As Yemen descends into chaos, the Islamic State is presented with the ideal situation: civil war. Arguably becoming the most volatile location in the world, there exists ample room for the likes of IS to establish itself, even as AQAP controls much of the country to the south and east. Sworn enemies of the Houthis, AQAP stands to benefit as other Sunni groups join their fight against the rebels. The Islamic State is certain to take advantage of the Sunni network, too, as it sets up shop in Yemen, despite its severed relationship with al-Qaeda.

Restoring order in Yemen becomes increasingly complicated with the introduction of conflicting priorities, as well. For example, the United States, an ally of Saudi Arabia, recently negotiated a nuclear deal with Iran. Blasted by many Arabs as a sign of waning US power, the move further muddies the still developing picture In Yemen and elsewhere. As the U.S. backs Gulf Arab states in their fight against the Houthis, who are allied to Iran, both the U.S. and Iran are heavily invested in helping the Iraqis defeat the Islamic State. Every step in every direction is fraught with diplomatic implications. As world powers simultaneously converge on multiple fronts, the rules of engagement will undoubtedly be compromised if there is any hope of continuing to facilitate peace away from the fight.

Any Which Way is Forward

The Islamic State remains undeterred and uncontained as it expands beyond Iraq and Syria. IS activity worldwide continues without pause. The recruiting arm and online divisions remain vigilant in carrying out their respective missions, while lethal attacks on civilians, civil servants and military personnel show no sign of slowing. From Christopher Lee Cornell’s botched plan to open fire on US Capitol employees, to Amedy Coulibaly’s murder of Parisian officer Clarissa Jean-Philippeon, and separate killing of four hostages during a standoff with police, IS sympathizers worldwide are complicating the West’s ability to define who, and where, the Islamic State actually is. Arrests of known IS affiliates in Germany, Pakistan, Israel, Belgium, the West Bank and elsewhere only serve to support the notion that, despite their best efforts, many world governments remain underprepared as they scramble to reconsider their respective stances on border control and home-grown terrorism. By mid-2014, American intelligence suggests that as many as 15,000 foreign fighters from 80 countries travelled to either Iraq or Syria, most of whom joined the Islamic State, many of whom have returned home.

While the Caliphate was originally promoted as a geographical conquest, the Islamic State requires constant growth based on its very economy of war. It has proven successful in actively managing areas of revenue, recruiting and governance with thoughtfulness, care and discretion, all the while under constant duress from Operation Inherent Resolve, as well as emerging competition from other jihadist groups. In the face of attrition, it has adapted and even thrived as it survives by any means necessary. As a result, the Islamic State will become what it becomes, and already appears as if it were not as concerned with acquiring new real estate as it is assimilating new allies while replenishing itself away from the wound opening in Iraq.
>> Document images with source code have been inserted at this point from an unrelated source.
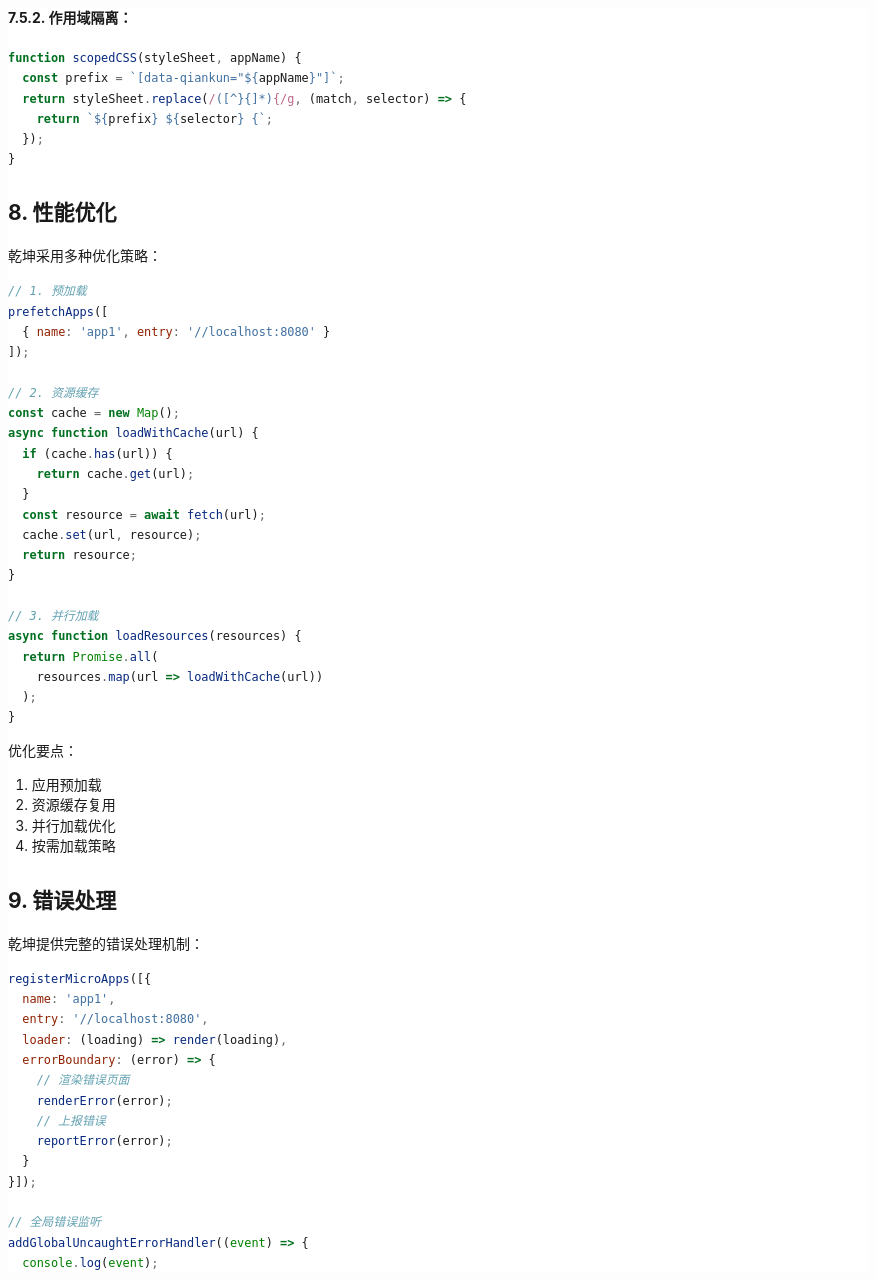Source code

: #### 7.5.2. 作用域隔离：

```javascript
function scopedCSS(styleSheet, appName) {
  const prefix = `[data-qiankun="${appName}"]`;
  return styleSheet.replace(/([^}{]*){/g, (match, selector) => {
    return `${prefix} ${selector} {`;
  });
}
```

## 8. 性能优化

乾坤采用多种优化策略：

```javascript
// 1. 预加载
prefetchApps([
  { name: 'app1', entry: '//localhost:8080' }
]);

// 2. 资源缓存
const cache = new Map();
async function loadWithCache(url) {
  if (cache.has(url)) {
    return cache.get(url);
  }
  const resource = await fetch(url);
  cache.set(url, resource);
  return resource;
}

// 3. 并行加载
async function loadResources(resources) {
  return Promise.all(
    resources.map(url => loadWithCache(url))
  );
}
```

优化要点：
1. 应用预加载
2. 资源缓存复用
3. 并行加载优化
4. 按需加载策略

## 9. 错误处理

乾坤提供完整的错误处理机制：

```javascript
registerMicroApps([{
  name: 'app1',
  entry: '//localhost:8080',
  loader: (loading) => render(loading),
  errorBoundary: (error) => {
    // 渲染错误页面
    renderError(error);
    // 上报错误
    reportError(error);
  }
}]);

// 全局错误监听
addGlobalUncaughtErrorHandler((event) => {
  console.log(event);
```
Iraq will re-estabish itself as the center of global focus should a conflict in Mosul dictate. Meanwhile, the Islamic State will continue to fill any void where there is room to further anchor itself. Cells including born nationals are being encountered throughout Europe. Anecdotal associations pepper countries including the United States. Yet, as fast-mobilizing militaries converge on multiple, uncontained situations, the respective steps taken by cause-formed allies must be delicate as their paths continue to intertwine. As heady a concept as the spread of the Islamic State remains, focus on the weather system forming around the eye of the storm should become paramount. The number of nations involved militarily is staggering, and that they are being applied to multiple theaters, concerning. Shared conflict creates shared loss, and compartmentalization must remain king while the world's borders continue to be tested by the Islamic State.